A team of education experts from three universities and colleges, and 12 middle and high schools will lead the effort to create a hands-on curriculum using the Meuse-Argonne American Cemetery in Verdun, France.

By the fall of 2014, lessons plans and teaching materials created during this teacher-scholar program will be publicly available online and free to download.  The university education team from Virginia Tech includes David Hicks, associate professor of history and social science education; Todd Ogle, senior director of Networked Knowledge Environments Technology-Enhanced Learning and Online Strategies; and Lisa Pennington of Portsmouth, Va., a graduate assistant in the School of Education.

“The Transatlantic Teacher Scholars Program: Change Over Time and Place in the Meuse-Argonne American Cemetery and Memorial” is a very exciting and innovative collaboration that will serve as a powerful educational portal into America’s forgotten war,” said Carol Mullen, director of the School of Education and associate dean for professional education in the College of Liberal Arts and Human Sciences at Virginia Tech. 

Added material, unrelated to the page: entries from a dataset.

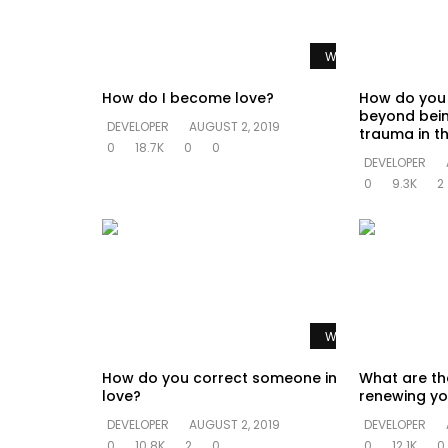
Watch Later
How do I become love?
How do you
beyond bein
DEVELOPER
AUGUST 2, 2019
trauma in th
0
18.7K
0
0
DEVELOPER
0
9.3K
2
Watch Later
How do you correct someone in
What are th
love?
renewing yo
DEVELOPER
AUGUST 2, 2019
DEVELOPER
0
10.8K
2
0
0
12.1K
0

“The program reflects the School of Education’s commitment to facilitating inquiry-based digital history as well as humanities professional development initiatives that are designed to ultimately maximize students’ opportunities for authentic learning.”

“I am also thrilled to see two of our School of Education alumni – Chris Bunin and Patrick Touart – involved in the leadership team and transatlantic teacher-scholars program respectively,” added Mullin.  Bunin is an assistant professor of geography at Piedmont Virginia Community College-Albemarle while Touart teaches at Tunstall High School in Pittsylvania County.

This experiential professional development program, based on a contract award of  $357,298, will provide the resources, support and opportunities for teachers across the country to craft inquiry-based units and lessons that are grounded in best practices as well as state standards. This curriculum will also be supported by emerging instructional technologies, including geospatial and augmented reality tools. Principal investigator for the project is Andy Mink, executive director of LEARN NC.